EXERCISE GOAL >>
Reproduce the lines character for character, running from the line that contains "#### Dedner fix: typedivbfix='glm'" through the end of the rows, both ends included.

━━━━━━━━━━

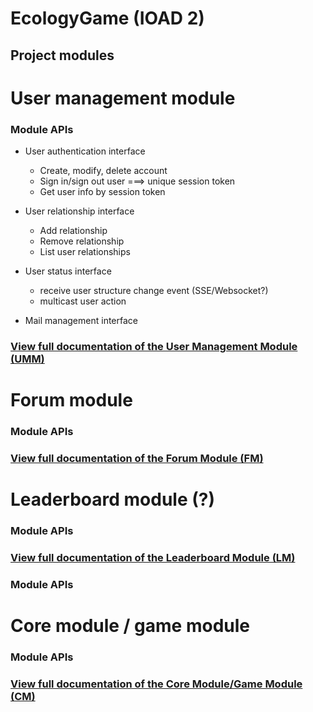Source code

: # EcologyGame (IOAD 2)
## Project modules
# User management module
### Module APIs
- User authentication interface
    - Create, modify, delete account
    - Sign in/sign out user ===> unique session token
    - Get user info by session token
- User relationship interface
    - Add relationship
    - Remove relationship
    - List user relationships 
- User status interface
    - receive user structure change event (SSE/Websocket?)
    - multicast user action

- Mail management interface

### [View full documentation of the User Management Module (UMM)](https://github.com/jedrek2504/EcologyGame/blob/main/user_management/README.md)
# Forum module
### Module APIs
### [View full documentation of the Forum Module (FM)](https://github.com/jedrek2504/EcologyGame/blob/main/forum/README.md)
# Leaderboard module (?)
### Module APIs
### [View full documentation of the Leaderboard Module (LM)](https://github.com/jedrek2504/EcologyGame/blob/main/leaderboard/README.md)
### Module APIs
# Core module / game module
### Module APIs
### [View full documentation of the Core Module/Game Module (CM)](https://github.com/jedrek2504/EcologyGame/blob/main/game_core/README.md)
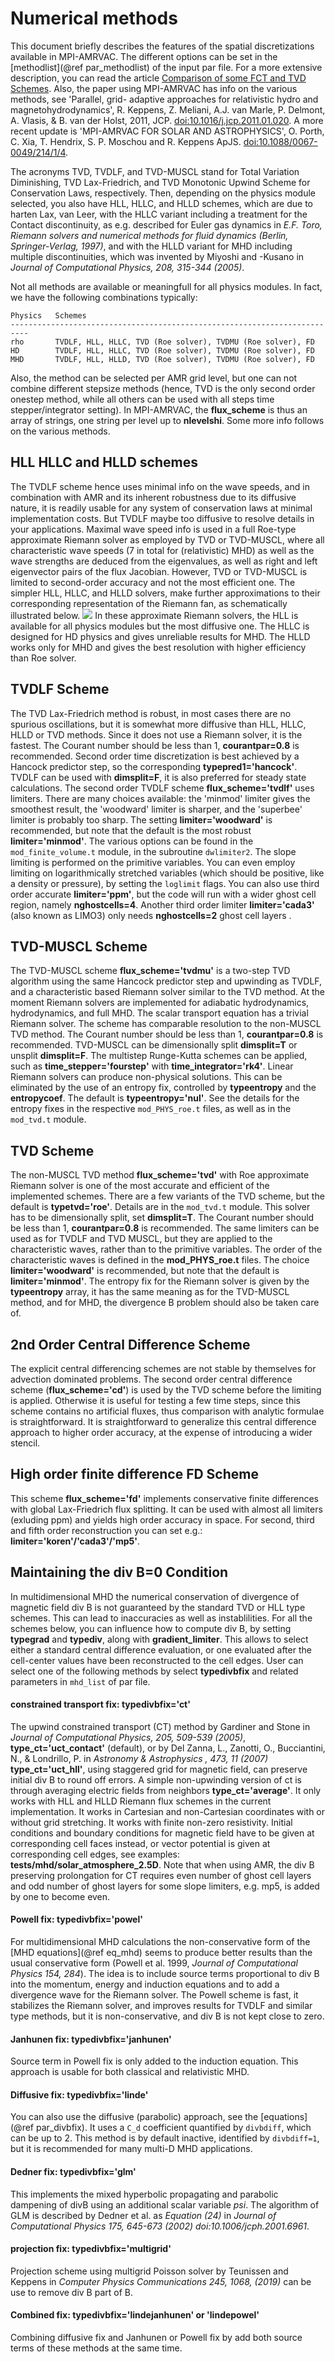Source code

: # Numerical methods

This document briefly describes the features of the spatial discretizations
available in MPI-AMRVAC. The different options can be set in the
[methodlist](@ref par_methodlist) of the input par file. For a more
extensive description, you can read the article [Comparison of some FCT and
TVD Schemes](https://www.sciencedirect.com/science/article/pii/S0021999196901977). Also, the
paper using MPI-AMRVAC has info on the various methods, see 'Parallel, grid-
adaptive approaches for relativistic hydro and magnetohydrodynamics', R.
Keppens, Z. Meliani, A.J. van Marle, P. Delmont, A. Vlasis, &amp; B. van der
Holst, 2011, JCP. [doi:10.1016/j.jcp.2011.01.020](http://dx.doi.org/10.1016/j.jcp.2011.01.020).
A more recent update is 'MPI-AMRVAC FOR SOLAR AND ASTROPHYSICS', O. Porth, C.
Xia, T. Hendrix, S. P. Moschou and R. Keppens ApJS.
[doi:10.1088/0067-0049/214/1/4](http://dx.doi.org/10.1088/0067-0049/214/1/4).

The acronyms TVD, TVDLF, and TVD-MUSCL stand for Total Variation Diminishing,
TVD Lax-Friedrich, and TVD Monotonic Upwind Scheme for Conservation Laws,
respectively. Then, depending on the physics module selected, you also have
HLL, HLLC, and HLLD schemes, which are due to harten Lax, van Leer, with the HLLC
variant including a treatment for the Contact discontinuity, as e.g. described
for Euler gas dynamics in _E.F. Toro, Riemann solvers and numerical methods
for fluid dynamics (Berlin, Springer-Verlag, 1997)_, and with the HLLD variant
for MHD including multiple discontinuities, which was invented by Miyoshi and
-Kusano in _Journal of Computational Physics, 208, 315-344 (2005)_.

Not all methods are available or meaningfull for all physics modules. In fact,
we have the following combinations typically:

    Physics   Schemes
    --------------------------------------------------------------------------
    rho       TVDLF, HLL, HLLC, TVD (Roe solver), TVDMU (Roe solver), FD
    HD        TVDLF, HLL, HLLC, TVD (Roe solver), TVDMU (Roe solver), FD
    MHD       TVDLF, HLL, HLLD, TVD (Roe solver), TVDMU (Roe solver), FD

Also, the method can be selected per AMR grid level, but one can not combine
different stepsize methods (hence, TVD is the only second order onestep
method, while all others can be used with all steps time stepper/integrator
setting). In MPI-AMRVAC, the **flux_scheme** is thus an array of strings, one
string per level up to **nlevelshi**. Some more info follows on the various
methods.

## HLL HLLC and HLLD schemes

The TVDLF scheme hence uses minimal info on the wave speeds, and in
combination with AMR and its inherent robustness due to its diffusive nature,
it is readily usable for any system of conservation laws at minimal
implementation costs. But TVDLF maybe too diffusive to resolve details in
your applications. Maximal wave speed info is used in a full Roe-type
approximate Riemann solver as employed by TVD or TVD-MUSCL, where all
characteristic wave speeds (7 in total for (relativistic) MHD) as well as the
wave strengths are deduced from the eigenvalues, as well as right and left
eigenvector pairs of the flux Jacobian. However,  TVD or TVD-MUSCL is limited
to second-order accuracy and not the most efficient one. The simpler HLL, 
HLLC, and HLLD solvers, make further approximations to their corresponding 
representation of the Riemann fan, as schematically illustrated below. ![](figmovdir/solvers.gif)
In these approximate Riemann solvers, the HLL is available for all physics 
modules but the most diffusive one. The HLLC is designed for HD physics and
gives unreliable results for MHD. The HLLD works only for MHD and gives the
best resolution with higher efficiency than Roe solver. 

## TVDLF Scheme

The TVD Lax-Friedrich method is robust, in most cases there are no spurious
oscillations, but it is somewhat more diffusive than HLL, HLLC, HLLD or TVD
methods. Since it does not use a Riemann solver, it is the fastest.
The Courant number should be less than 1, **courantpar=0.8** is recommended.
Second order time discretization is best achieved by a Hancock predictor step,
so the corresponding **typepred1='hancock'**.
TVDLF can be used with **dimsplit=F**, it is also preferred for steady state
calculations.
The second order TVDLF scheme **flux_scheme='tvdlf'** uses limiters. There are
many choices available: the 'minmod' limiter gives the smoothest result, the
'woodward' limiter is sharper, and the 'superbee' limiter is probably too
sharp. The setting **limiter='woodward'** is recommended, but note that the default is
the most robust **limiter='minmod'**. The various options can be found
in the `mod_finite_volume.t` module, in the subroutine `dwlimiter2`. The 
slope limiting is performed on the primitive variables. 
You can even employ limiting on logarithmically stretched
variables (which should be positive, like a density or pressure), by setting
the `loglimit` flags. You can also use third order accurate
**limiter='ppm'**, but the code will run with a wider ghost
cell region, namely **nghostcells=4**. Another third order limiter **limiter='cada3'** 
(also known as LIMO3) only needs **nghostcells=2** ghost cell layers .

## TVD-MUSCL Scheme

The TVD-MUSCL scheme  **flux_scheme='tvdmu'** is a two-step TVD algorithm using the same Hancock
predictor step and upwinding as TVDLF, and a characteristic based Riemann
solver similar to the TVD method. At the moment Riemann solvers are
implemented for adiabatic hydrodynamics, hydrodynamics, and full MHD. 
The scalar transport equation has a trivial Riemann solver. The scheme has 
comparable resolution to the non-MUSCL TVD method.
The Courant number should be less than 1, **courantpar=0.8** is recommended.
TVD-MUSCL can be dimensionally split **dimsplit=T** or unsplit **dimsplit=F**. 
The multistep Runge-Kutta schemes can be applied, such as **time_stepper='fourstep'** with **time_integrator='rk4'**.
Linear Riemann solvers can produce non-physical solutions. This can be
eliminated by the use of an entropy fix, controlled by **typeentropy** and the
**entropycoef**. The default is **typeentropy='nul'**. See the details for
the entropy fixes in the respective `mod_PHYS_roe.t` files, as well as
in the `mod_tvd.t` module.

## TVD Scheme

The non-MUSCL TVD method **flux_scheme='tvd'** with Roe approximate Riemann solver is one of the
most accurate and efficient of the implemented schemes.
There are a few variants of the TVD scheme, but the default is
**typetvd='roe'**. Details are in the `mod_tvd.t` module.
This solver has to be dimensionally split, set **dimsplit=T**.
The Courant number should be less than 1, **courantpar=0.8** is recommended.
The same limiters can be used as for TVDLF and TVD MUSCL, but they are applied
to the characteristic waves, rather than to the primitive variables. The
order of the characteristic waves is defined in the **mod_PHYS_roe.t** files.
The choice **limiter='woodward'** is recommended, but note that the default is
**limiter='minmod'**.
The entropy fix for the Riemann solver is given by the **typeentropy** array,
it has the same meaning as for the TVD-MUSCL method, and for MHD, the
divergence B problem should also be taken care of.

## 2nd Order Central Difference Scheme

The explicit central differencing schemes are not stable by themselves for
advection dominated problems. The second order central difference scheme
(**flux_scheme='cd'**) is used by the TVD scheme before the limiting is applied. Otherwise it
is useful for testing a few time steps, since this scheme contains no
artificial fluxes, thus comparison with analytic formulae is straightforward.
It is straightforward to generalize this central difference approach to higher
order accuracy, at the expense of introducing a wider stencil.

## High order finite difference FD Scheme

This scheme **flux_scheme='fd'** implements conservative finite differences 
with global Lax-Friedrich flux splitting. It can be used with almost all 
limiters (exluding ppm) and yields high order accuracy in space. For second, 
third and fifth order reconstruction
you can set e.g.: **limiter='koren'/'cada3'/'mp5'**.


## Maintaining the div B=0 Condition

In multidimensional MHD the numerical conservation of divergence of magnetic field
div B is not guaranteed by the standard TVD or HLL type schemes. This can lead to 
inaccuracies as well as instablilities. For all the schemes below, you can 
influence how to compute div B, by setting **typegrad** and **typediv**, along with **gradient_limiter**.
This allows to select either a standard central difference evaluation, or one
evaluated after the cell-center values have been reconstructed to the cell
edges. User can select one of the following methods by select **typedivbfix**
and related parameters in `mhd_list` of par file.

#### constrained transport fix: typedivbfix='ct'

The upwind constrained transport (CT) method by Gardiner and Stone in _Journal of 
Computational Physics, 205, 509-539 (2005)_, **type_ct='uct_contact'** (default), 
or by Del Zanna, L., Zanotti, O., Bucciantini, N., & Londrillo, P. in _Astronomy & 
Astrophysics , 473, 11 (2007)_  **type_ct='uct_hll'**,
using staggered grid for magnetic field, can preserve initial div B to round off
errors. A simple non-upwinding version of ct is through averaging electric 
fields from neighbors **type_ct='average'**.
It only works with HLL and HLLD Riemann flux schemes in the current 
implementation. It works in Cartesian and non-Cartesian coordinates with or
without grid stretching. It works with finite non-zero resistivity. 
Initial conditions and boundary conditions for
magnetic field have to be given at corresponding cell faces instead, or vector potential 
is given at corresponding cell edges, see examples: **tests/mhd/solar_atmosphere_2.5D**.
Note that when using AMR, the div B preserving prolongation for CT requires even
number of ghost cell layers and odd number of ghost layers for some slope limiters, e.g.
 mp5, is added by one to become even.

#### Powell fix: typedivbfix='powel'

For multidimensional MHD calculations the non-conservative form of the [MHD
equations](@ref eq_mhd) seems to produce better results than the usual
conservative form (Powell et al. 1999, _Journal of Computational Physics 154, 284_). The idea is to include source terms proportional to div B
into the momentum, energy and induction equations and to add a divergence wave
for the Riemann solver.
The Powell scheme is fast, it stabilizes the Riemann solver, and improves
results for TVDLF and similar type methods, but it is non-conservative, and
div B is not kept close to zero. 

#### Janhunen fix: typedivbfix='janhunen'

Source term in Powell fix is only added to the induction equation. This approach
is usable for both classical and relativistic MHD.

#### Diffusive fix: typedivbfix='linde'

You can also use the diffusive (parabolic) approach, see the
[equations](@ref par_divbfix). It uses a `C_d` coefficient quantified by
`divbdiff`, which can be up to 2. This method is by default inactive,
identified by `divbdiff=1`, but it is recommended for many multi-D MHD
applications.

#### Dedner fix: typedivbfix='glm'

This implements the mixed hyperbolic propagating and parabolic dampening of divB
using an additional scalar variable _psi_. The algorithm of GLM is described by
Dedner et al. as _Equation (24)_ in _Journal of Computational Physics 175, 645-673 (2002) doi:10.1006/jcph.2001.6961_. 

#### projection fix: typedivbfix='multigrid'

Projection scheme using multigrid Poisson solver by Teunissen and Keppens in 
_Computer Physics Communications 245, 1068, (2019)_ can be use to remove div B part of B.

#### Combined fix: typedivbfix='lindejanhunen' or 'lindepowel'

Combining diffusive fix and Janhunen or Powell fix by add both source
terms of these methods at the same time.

━━━━━━━━━━

OUTPUT OF THE EXERCISE >>
#### Dedner fix: typedivbfix='glm'

This implements the mixed hyperbolic propagating and parabolic dampening of divB
using an additional scalar variable _psi_. The algorithm of GLM is described by
Dedner et al. as _Equation (24)_ in _Journal of Computational Physics 175, 645-673 (2002) doi:10.1006/jcph.2001.6961_. 

#### projection fix: typedivbfix='multigrid'

Projection scheme using multigrid Poisson solver by Teunissen and Keppens in 
_Computer Physics Communications 245, 1068, (2019)_ can be use to remove div B part of B.

#### Combined fix: typedivbfix='lindejanhunen' or 'lindepowel'

Combining diffusive fix and Janhunen or Powell fix by add both source
terms of these methods at the same time.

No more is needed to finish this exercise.